Fox News is expected to announce today the hiring of a new contributor, a veteran national security correspondent who has shared a Pulitzer Prize.
Her name is Judith Miller, and she is nothing if not controversial. Miller left the New York Times in 2005 after testifying in the trial of former White House aide Lewis “Scooter” Libby that he had leaked her information about a CIA operative. Miller’s conduct in the case, which led to her serving 85 days in jail for initially refusing to testify, drew rebukes from the Times executive editor and some of her colleagues.
In the run-up to the Iraq war, Miller reported stories on the search for Saddam Hussein’s supposed weapons of mass destruction that turned out to be untrue, some of which were cited in a Times editor’s note acknowledging the flawed coverage. Miller, now with the conservative Manhattan Institute, wrote when she left the paper that she had “become a lightning rod for public fury over the intelligence failures that helped lead our country to war.”
Miller will be an on-air analyst and will write for Fox’s Web site. “She has a very impressive résumé,” says Senior Vice President John Moody. “We’ve all had stories that didn’t come out exactly as we had hoped. It’s certainly something she’s going to be associated with for all time, and there’s not much anyone can do about that, but we want to make use of the tremendous expertise she brings on a lot of other issues. . . . She has explained herself and she has nothing to apologize for.”
Oh really? Well her Wikipedia entry tells a different story:
Judith Miller (born January 2, 1948), is an American journalist. Miller, based in Washington D.C., was a prominent New York Times reporter with access to top U.S. government officials. Her coverage of these officials, especially regarding the Bush administration’s conclusions about Iraq’s alleged Weapons of Mass Destruction (WMD) Program and her involvement in the Plame Affair, made her a conspicuous media personality. The work that Miller and Michael Gordon did in presenting the case for WMDs has been proven false. The New York Times apologized publicly for their poor reporting. Ms. Miller lost her job over these reporting blunders though Mr. Gordon has remained a reporter for the New York Times. Miller announced her “retirement” from The New York Times on November 9, 2005.

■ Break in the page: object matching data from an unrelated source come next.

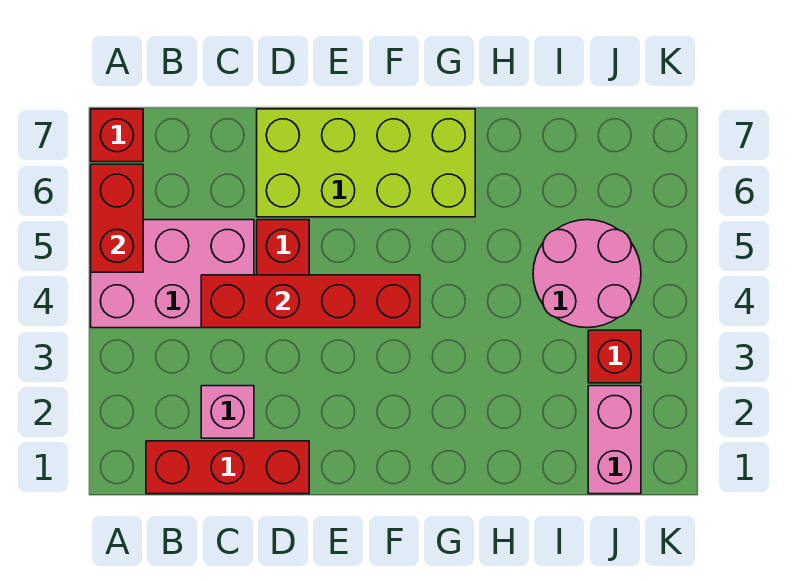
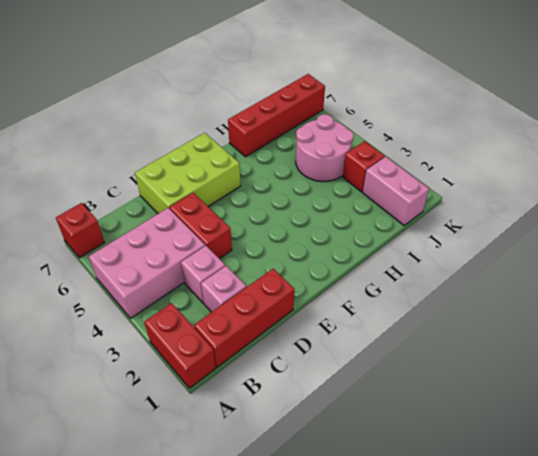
red 1x2 brick [91,164,143,272] -> red 1x2 brick moved to [144,303,216,388]
none -> pink 1x1 brick [181,246,225,303]
red 1x4 brick [201,275,420,328] -> red 1x4 brick moved to [228,74,325,157]
lime 2x4 brick [257,109,475,217] -> lime 2x3 brick [135,133,241,214]

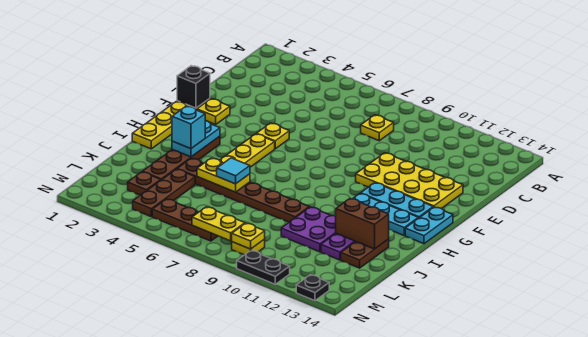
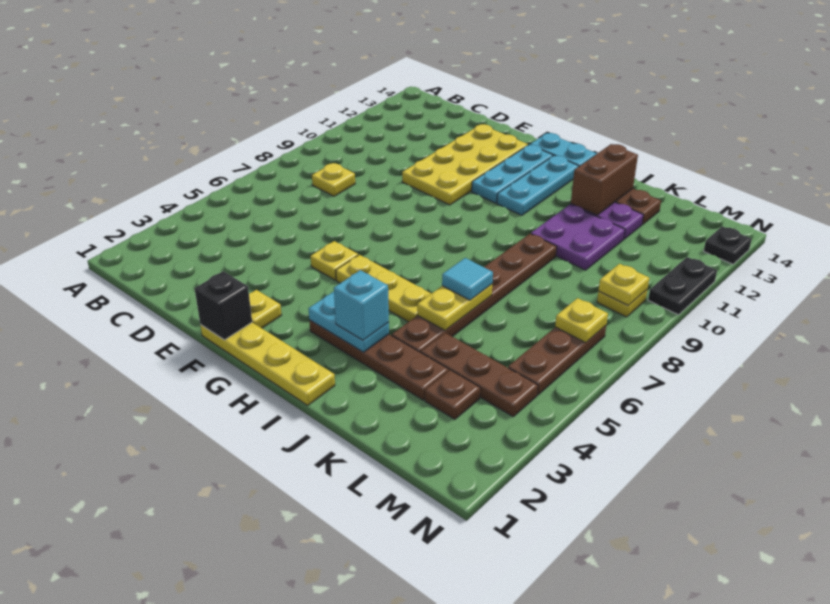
yellow 1x2 plate [192,207,245,241] -> yellow 1x1 plate [555,298,608,343]

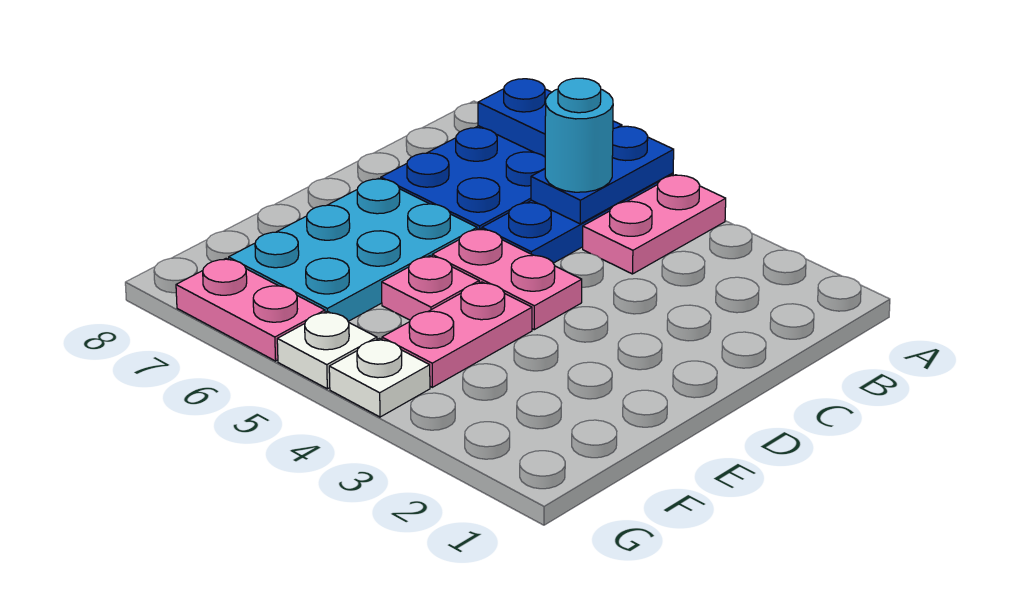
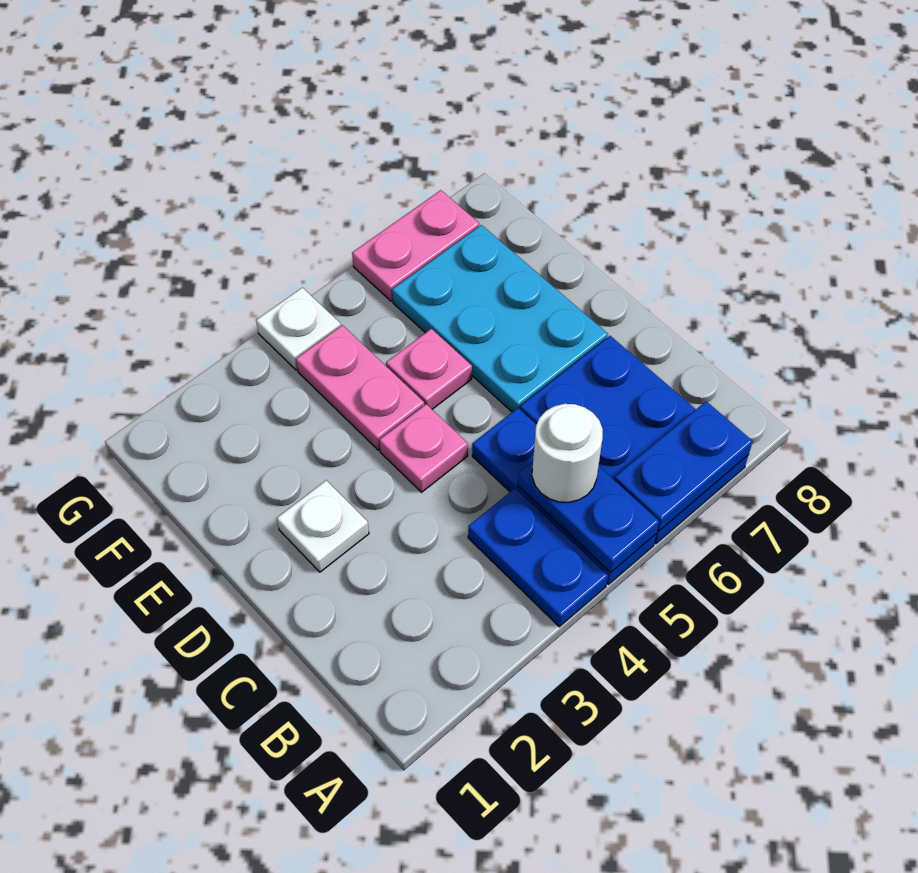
pink 1x2 plate [583,175,726,274] -> blue 1x2 plate [468,488,608,627]
cyan 1x1 round brick [545,78,613,192] -> white 1x1 round brick [532,404,603,502]
pink 1x2 plate [432,229,582,330] -> pink 1x1 plate [379,404,468,492]
white 1x1 plate [277,311,377,389] -> white 1x1 plate moved to [277,480,369,572]

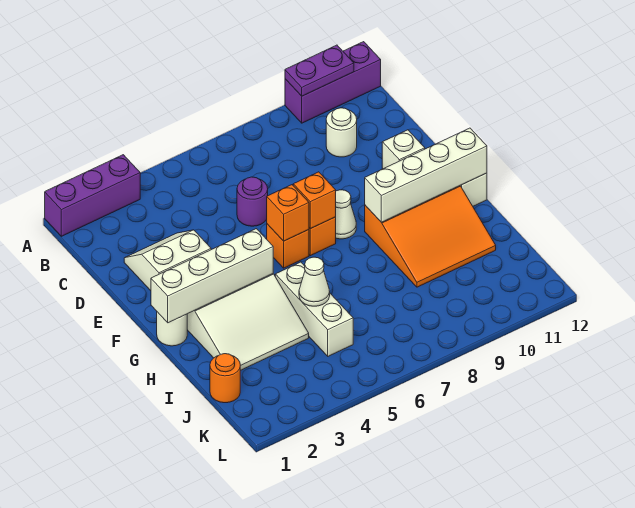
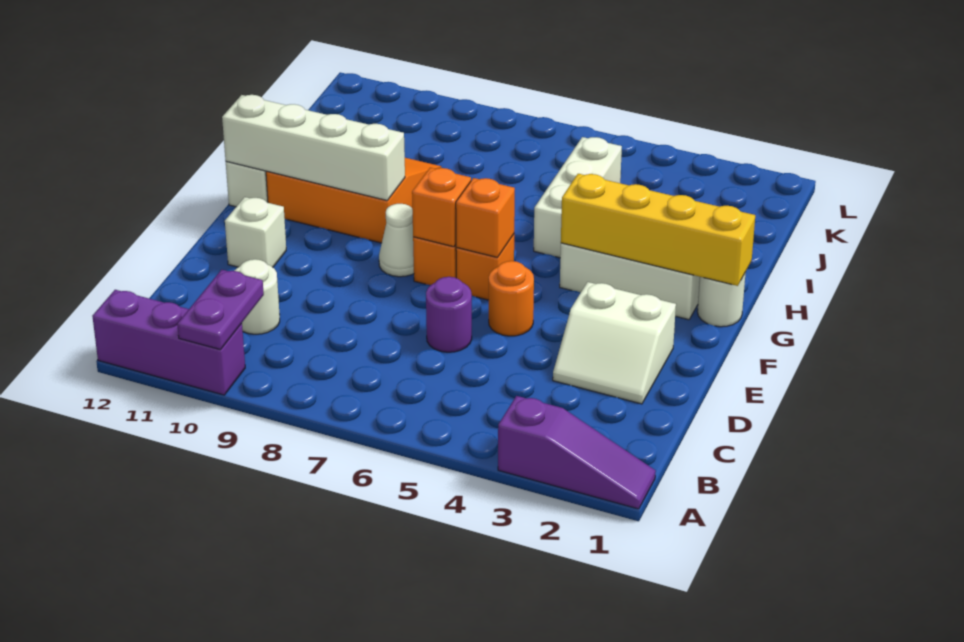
purple 1x3 brick [45,155,140,236] -> purple 1x3 slope [498,396,656,509]
purple 1x2 plate [285,45,354,96] -> purple 1x2 plate turned to [177,270,264,350]
white 1x4 brick [151,229,273,323] -> yellow 1x4 brick [561,174,755,286]
white 1x1 cone [299,257,330,306] -> none
orange 1x1 round brick [210,354,240,403] -> orange 1x1 round brick moved to [489,261,534,336]

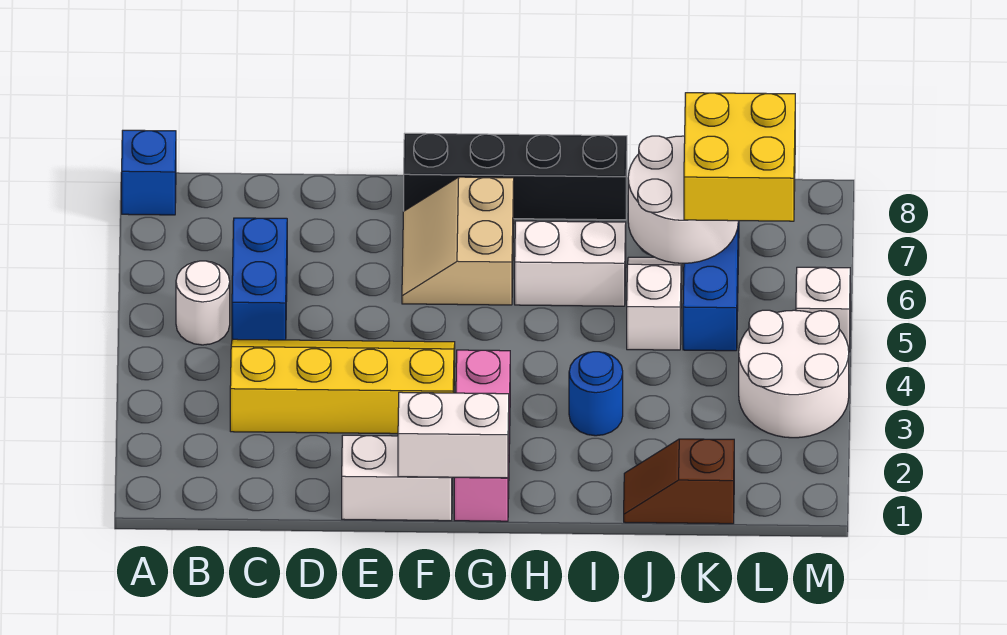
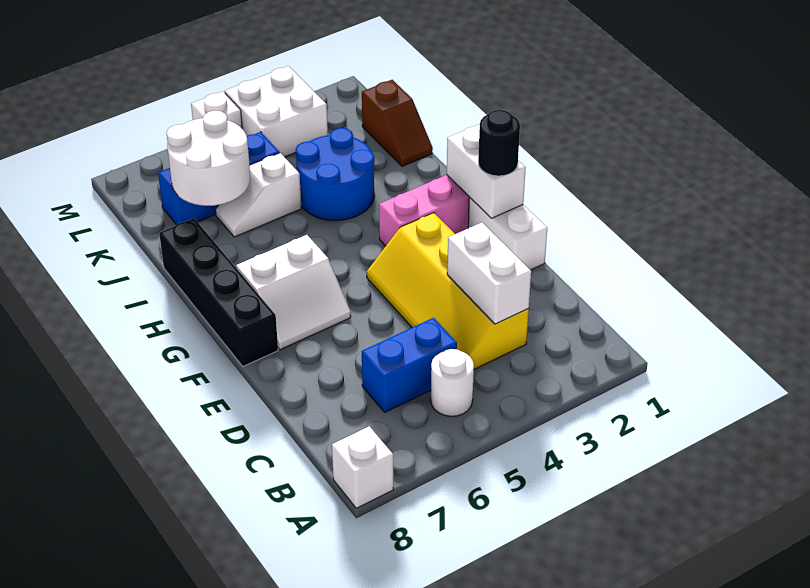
blue 1x1 brick [122,130,176,215] -> white 1x1 brick [332,426,393,508]
none -> black 1x1 round brick [478,110,520,176]
tan 2x2 slope [402,177,514,305] -> white 2x2 slope [236,235,351,350]
white 1x2 brick [515,221,626,306] -> white 1x2 brick moved to [447,223,531,324]
blue 1x1 round brick [569,352,623,436] -> blue 2x2 round brick [296,128,374,220]
yellow 2x2 brick [684,93,795,221] -> none
white 2x2 round brick [739,310,849,438] -> white 2x2 brick [225,66,328,157]

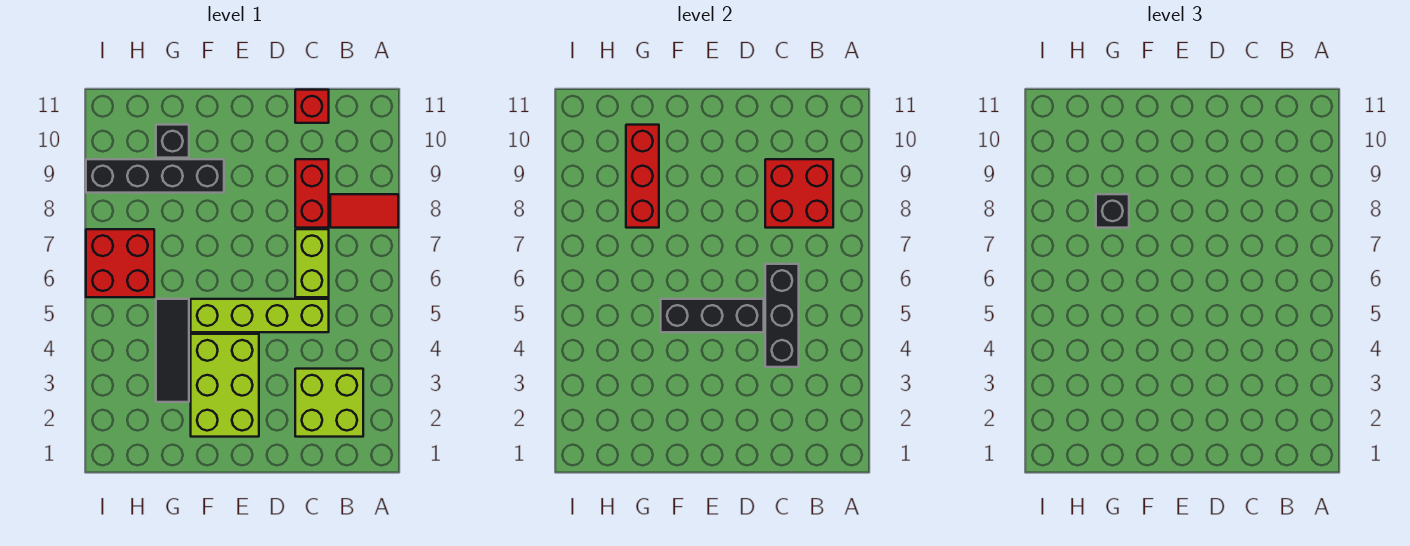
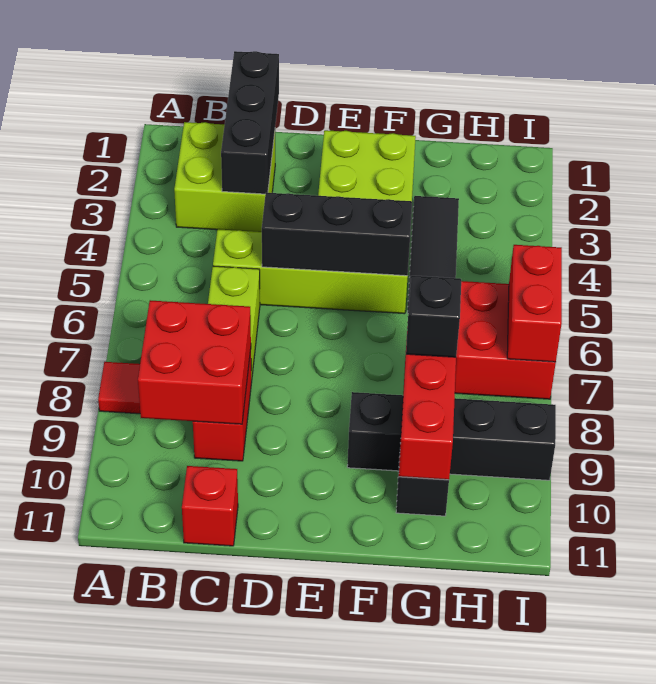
black 1x3 brick [765,264,799,367] -> black 1x3 brick moved to [221,51,279,194]
none -> red 1x2 brick [507,245,562,362]

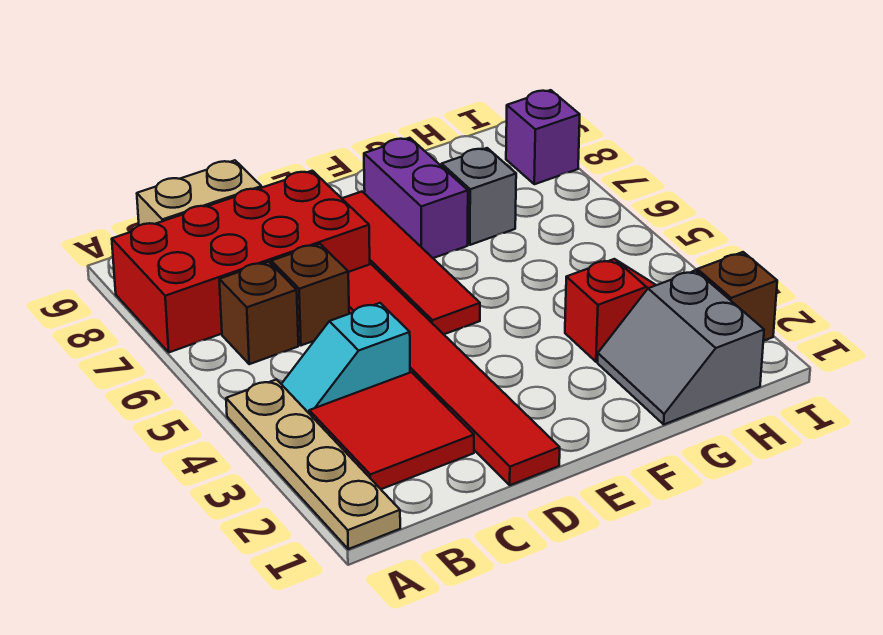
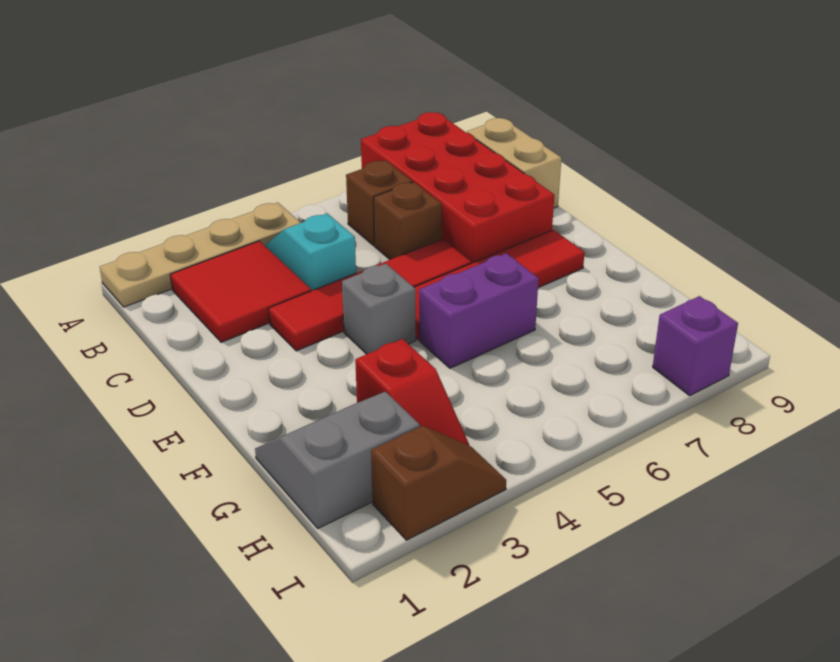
red 1x6 tile [348,264,560,485] -> red 1x4 tile [269,239,471,351]
purple 1x2 brick [364,138,468,258] -> purple 1x2 brick moved to [419,253,539,368]
grey 1x1 brick [442,148,516,245] -> grey 1x1 brick moved to [342,264,416,354]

In July 2005, Miller was jailed for contempt of court for refusing to testify before a federal grand jury investigating a leak naming Valerie Plame as a covert CIA agent. Miller did not write about Plame, but was reportedly in possession of evidence relevant to the leak investigation. According to a subpoena, Miller met with an unnamed government official — later revealed to be I. Lewis “Scooter” Libby, Vice President Cheney’s Chief of Staff—on July 8, 2003, two days after former ambassador Joseph Wilson published an Op-Ed in the Times criticizing the Bush administration for “twisting” intelligence to justify war in Iraq. (Plame’s CIA identity was revealed in a column by conservative political commentator Robert Novak on July 14, 2003.)
On July 16, 2005, The Washington Post reported that Miller could face criminal contempt charges, which could have extended her jail time six months beyond the four months then anticipated. The Post also suggested that special prosecutor Patrick Fitzgerald was particularly interested in hearing Miller’s version of her encounter with Libby. While Libby signed a waiver allowing journalists to testify about their conversations on this subject, Miller had reportedly refused to accept its validity on the grounds that it was “coerced.”
Filings by Patrick Fitzgerald alleged that Miller’s defiance of the court constituted a crime.
On September 29, 2005, after spending 85 days in jail, Miller was released after a telephone call with Libby. He had reaffirmed a release of confidentiality that he had given her a year earlier and that she had already known about. Under oath, Miller was questioned by Patrick Fitzgerald before a federal grand jury the following day, September 30th, 2005 but was not relieved of contempt charges until after testifying again on October 12, 2005. For her second grand jury appearance, Miller produced a notebook from a previously-undisclosed meeting with Libby on June 23, 2003, several weeks before Wilson’s New York Times editorial was published. According to Miller’s notes from that earlier meeting, Libby disclosed that Joseph Wilson’s wife was a CIA employee involved in her husband’s trip to Niger. Miller’s notebook from her July 8, 2003 meeting with Libby contains the name “Valerie Flame [sic]”. This reference occurred six days before Novak published Plame’s name and unmasked her as a CIA “operative.”
The New York Times published Miller’s first-person account, “My Four Hours Testifying in the Federal Grand Jury Room,” on October 16, 2005. After having invoked First Amendment journalistic principles in going to jail, Miller was widely derided for saying that she could not remember who gave her the name “Valerie Plame” (presumably a key fact in the case) but that she was sure it didn’t come from Libby. (Former White House press secretary Ari Fleischer testified, for example, that he was told Plame’s name and CIA identity by Libby at lunch on July 7th, 2003, one day before Libby’s breakfast meeting with Miller.) Miller’s grand jury account was her last article in the New York Times, which negotiated a private severance package shortly afterwards. Miller testified as a witness on January 30, 2007 at the trial of “Scooter” Libby, which began in January 2007 and ended with Libby’s conviction on four of five counts on March 6, 2007.
Well I guess there’s nothing left to say to Judy but “Hello Bluebird”.
And to the rest of us, Watch out cause here comes the bird shit!